Caso contrário, “vamos sentir-nos cada vez mais sozinhos e isolados”. Portanto, esta diferença tem de ser encarada como “uma coisa positiva”, reforça.
“É muito mais fácil haver más interpretações sobre o que é dito” pelo ChatGPT
Tal como esclarece o especialista da OPP, “tudo é interpretável”, ou seja, “se eu falar com duas pessoas sobre o mesmo assunto, cada uma pode interpretar uma coisa diferente”.
No entanto, “quando eu trabalho com pessoas” – enquanto psicólogo -, “tenho tempo e espaço para conseguir perceber se uma pessoa entendeu o que eu disse”, através de adaptações no discurso e de questões secundárias.
As ferramentas de inteligência artificial “funcionam ao contrário”. Isto é, “podem fazer perguntas padrão, mas, evidentemente, não têm interesse no assunto, nem em tentar perceber o que a pessoa entendeu”, explica Miguel Ricou.
Por esse motivo, “é muito mais fácil haver más interpretações sobre o que é dito” pelo ChatGPT, e outros chatbots. Isto porque, salienta, estas ferramentas foram criadas para informar, não para intervir.
O facto de grande parte das pessoas não saber como funciona esta tecnologia, e quais os seus limites, pode colocá-las em riscos desnecessários (ver também aqui e aqui)
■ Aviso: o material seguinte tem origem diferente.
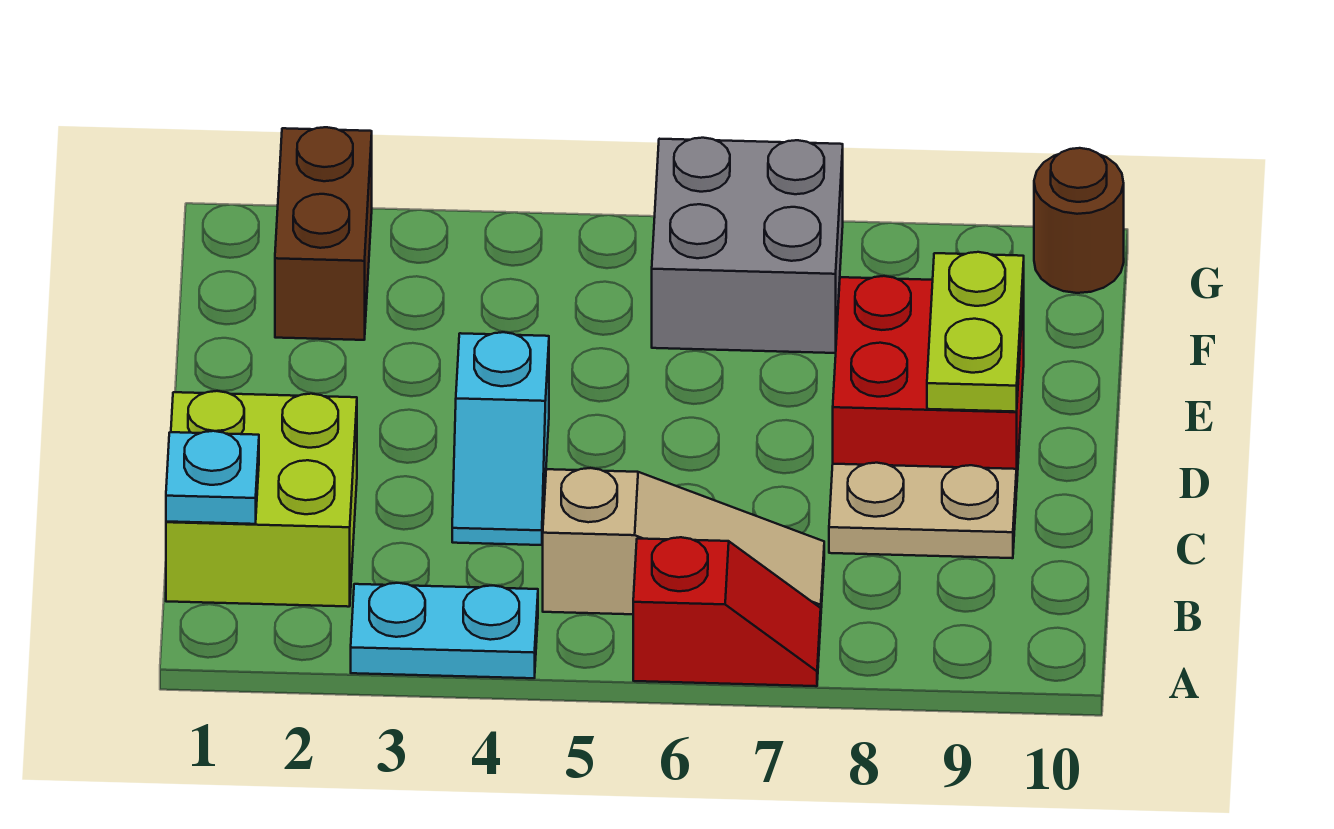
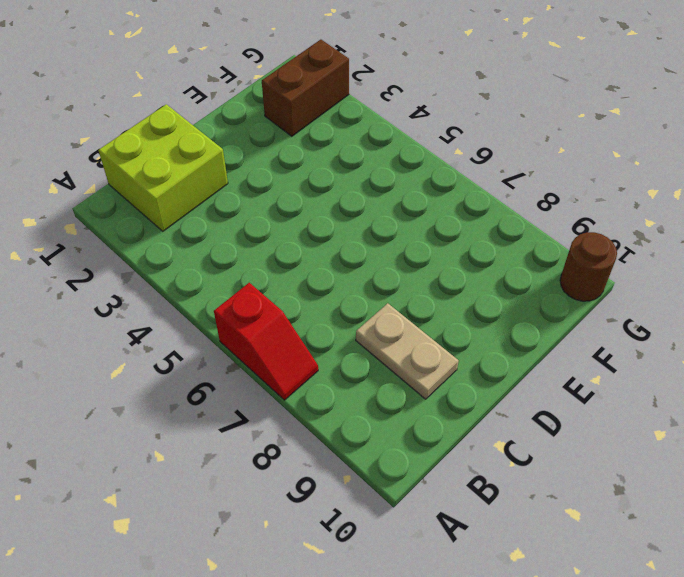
none -> cyan plate A3:A4 level 1
none -> tan slope B5:B7 level 1 top 5
none -> cyan slope C4:D4 level 1 top D

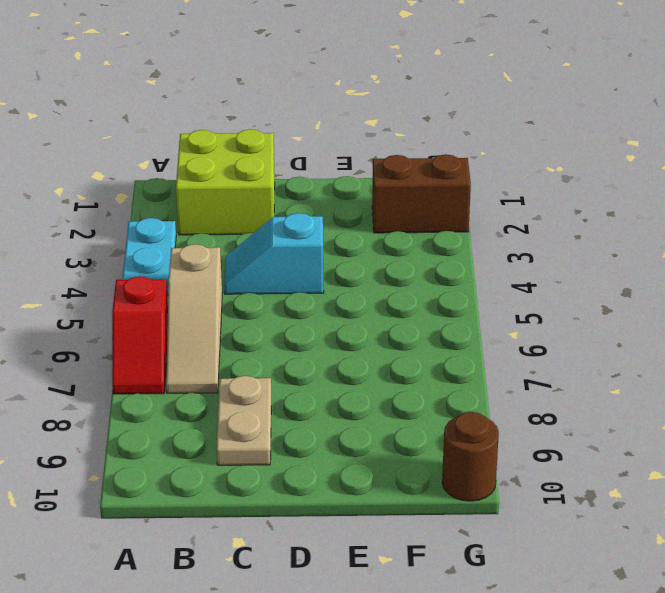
none -> red brick D8:E9 level 1
none -> grey brick F6:G7 level 1
none -> cyan plate B1 level 2

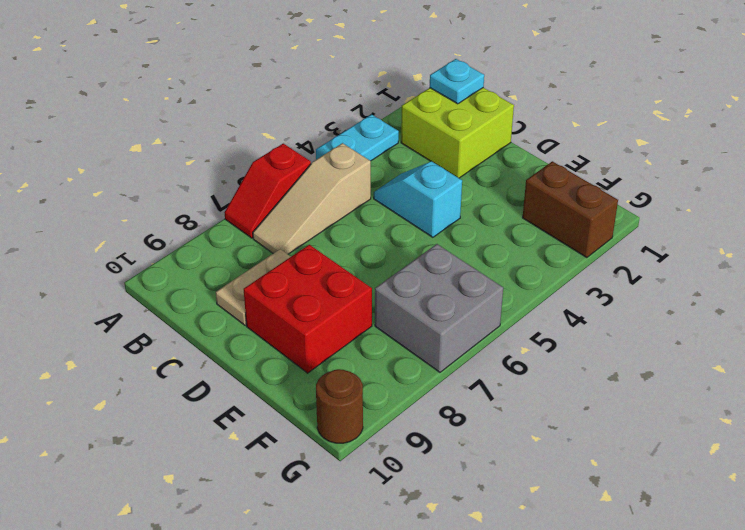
none -> lime plate D9:E9 level 2

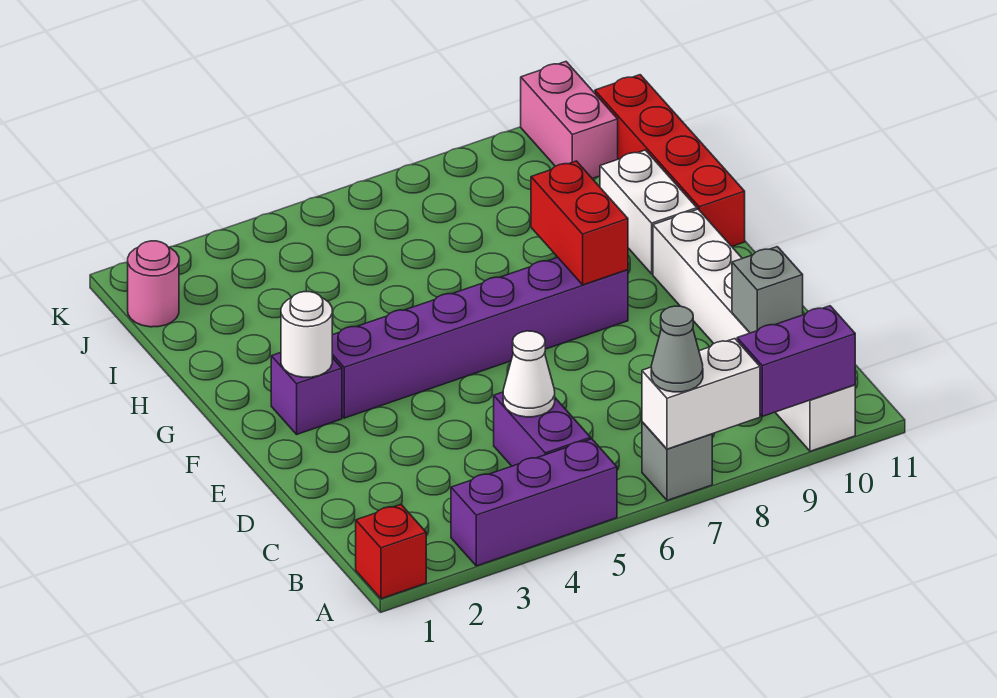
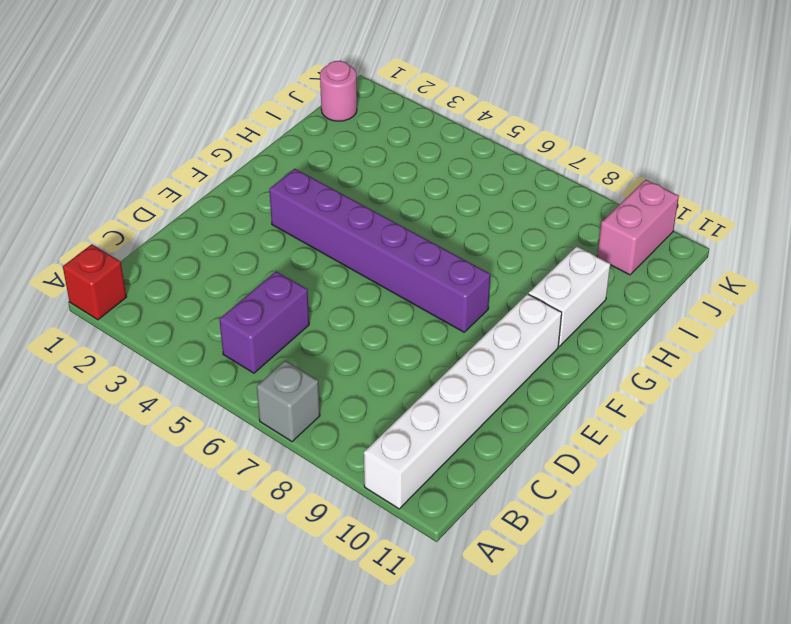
none -> purple brick A3:A5 level 1
none -> purple brick F2 level 1
none -> red brick G11:J11 level 1

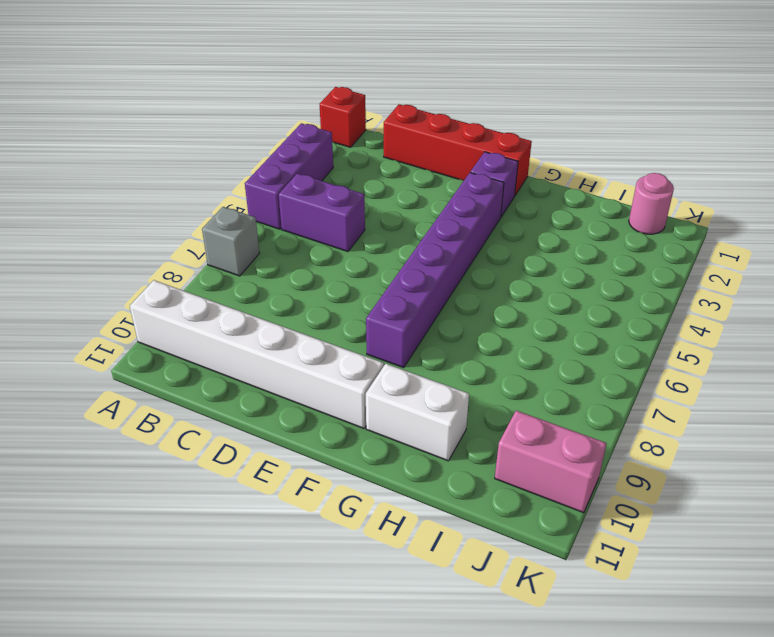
red brick C1:F1 level 1 -> red brick G11:J11 level 1
none -> white brick A7:A8 level 2
none -> purple brick A9:A10 level 2
none -> white cone C5 level 2

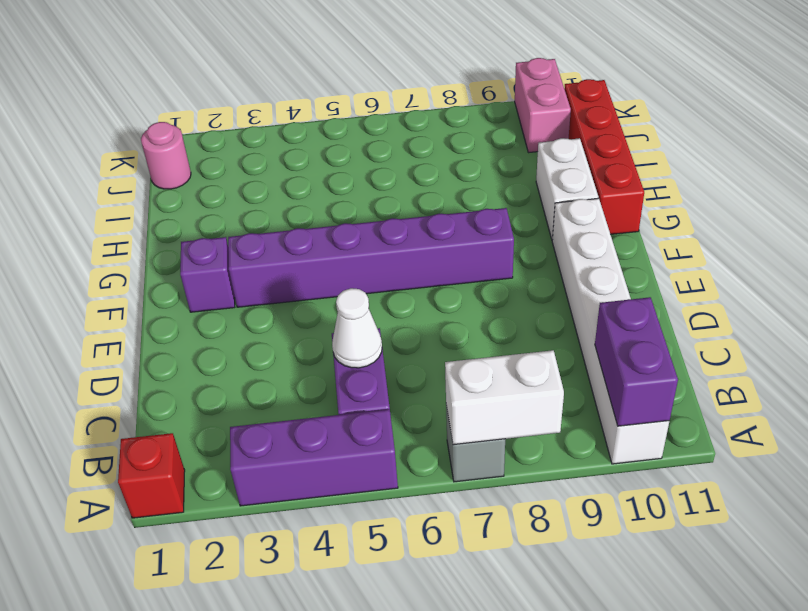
purple brick A10:B10 level 2 -> purple brick A9:A10 level 2
none -> grey brick C10 level 2
none -> white round brick F2 level 2
none -> red brick F8:G8 level 2

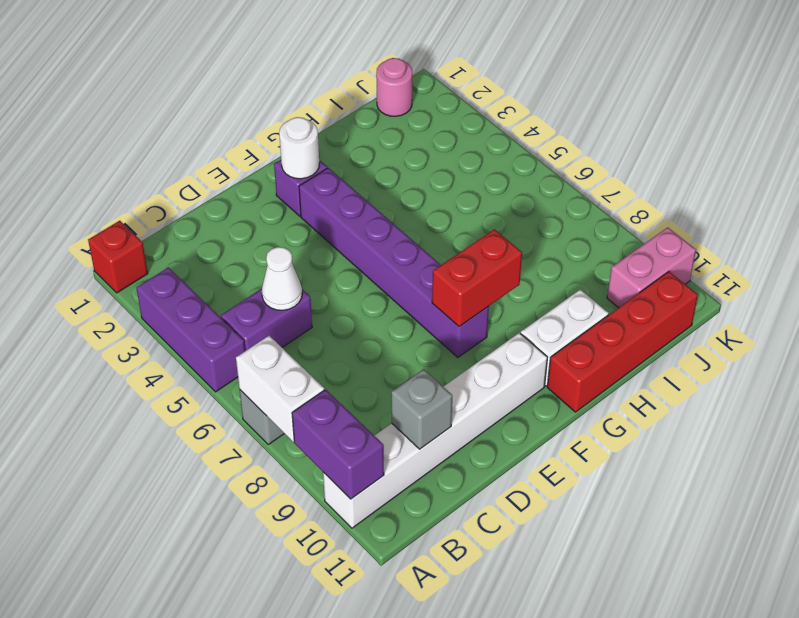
none -> grey cone A7 level 3

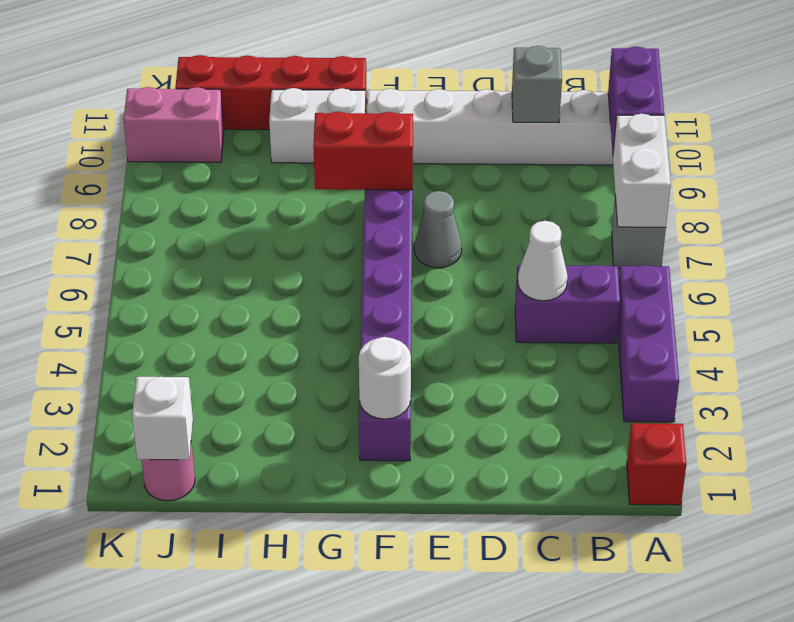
grey cone E7 level 1 -> grey cone A7 level 3
white brick J1 level 2 -> none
Por isso, o especialista defende que “só vale a pena” utilizar estas ferramentas “se eu souber muito sobre o que estou a tentar fazer”.
Isto porque, acrescenta, “tenho capacidade de crítica em relação ao que me está a ser dito e o que retirar dali e como explorar” aquela informação.
Caso contrário, “não vou conseguir distinguir o que pode ser um erro esporádico e não intencional da tecnologia”, aponta.
“Terapia” com o ChatGPT não resulta a médio prazo e pode piorar um quadro
Uma pessoa que utilize o ChatGPT como terapia até pode, “no início, achar que aquilo é muito bom e até se entusiasma e sente-se melhor”, porque a ferramenta proporciona “algumas receitas e segredos para resolver os seus problemas”, refere Miguel Ricou.
Contudo, isto acaba por colocar uma pessoa que está particularmente vulnerável, do ponto de vista da saúde mental, “em perigo, porque isto não funciona a médio prazo e tem consequências”, avisa.
Em primeiro lugar, “a pessoa vai-se desiludir com ela própria outra vez” e vai sentir-se “frustrada”, porque “não consegue melhorar com as ajudas e as técnicas” sugeridas pela ferramenta.
Além disso, como há tendência para “confundir isto com apoio psicológico”, esta pessoa, “muito dificilmente, vai procurar ajuda outra vez”, acrescendo o risco em termos de saúde mental.
Na perspetiva do psicólogo, cada vez mais, “tudo o que são soluções o mais autónomas possível, em que eu não preciso de confiar em ninguém”, parecem ser interpretadas como “melhores”.
Isto “leva-nos para um caminho claramente paradoxal em relação ao que é a fonte dos problemas das pessoas”, ou seja, para “as pessoas que estão em sofrimento e já se sentem isoladas”, seguir esta prática pode “contribuir mais para essa sensação”, conclui.